Tabii, Devrimci İşçi Partisi’nin ve öncülü siyasi hareketlerin ta 1991 Körfez Savaşı’ndan bu yana Türkiye soluna anlatmaya çalıştığı savaş politikasının anlamı da burada bütün çarpıcılığı ile ortaya çıkıyor. Biz “ne Sam, ne Saddam” yanlıştır dediğimizde, Miloşeviç’i bahane edip Yugoslavya’yı, Taliban’dan nefret edip Afganistan’ı savunmamak yanlıştır dediğimizde, bütün bu savaşlarda sosyalistler emperyalizmin yenilgisi için mücadele etmelidir dediğimizde anlamamakta ısrar ettiler. İşte şimdi tablo: ABD ve AB emperyalizmleri, Mısır ve Tunus’ta kitlelerin gücünü gördükleri için devrimin bir süre sonra yeni dalgalarla olası bir ileri doğru atılımına karşı tedbir alıyor, ikisinin arasında yer alan Libya’da, güvenilmez, düpedüz deli Kaddafi’nin yerine bir kukla rejim kurmak için emperyalist bir savaş çıkartıyor. Türkiye solu “ne yani Kaddafi’yi mi destekleyeceğiz?” diyor hâlâ. Uyanın, yoldaşlar, konu o değil. Emperyalizm Mısır ve Tunus devrimlerine karşı yığınak yapıyor.
DİP, içinde yaşadığımız döneme 2001’den bu yana “Sürekli savaşa karşı sürekli devrim!” şiarıyla yaklaşıyor. Tunus ve Mısır devrimleri, tam da bu şiarın pratikte doğrulanmasını oluşturdu. Ama emperyalizm de DİP’in şiarını tersinden doğruladı ve Mısır ve Tunus’ta sürekli devrim tehlikesine karşı sürekli savaşı bir yeni ülkeye taşıdı!

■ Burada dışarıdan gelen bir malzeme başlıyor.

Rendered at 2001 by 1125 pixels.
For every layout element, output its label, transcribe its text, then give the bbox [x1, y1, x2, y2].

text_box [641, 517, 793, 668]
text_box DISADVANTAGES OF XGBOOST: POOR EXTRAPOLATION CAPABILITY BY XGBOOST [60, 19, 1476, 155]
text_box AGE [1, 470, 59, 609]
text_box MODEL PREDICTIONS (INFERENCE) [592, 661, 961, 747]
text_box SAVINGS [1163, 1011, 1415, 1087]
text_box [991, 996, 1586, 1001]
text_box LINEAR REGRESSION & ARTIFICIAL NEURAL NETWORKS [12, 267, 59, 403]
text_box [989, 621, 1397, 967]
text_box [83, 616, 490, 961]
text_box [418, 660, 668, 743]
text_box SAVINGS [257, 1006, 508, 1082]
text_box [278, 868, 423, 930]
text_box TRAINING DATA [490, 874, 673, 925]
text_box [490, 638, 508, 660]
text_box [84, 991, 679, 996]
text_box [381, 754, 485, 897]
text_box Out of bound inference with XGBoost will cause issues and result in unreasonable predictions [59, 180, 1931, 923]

Ya Türkiye solu? Devrimi karşı-devrime karşı koruyacak mı? Korursa, yirmi yıllık savaş politikasının yanlış olduğunu kabul etmiş olacak. Korumazsa, devrim ile karşı-devrim arasında tavır almamış olacak. Yanlışın neresinden dönülse doğru olur!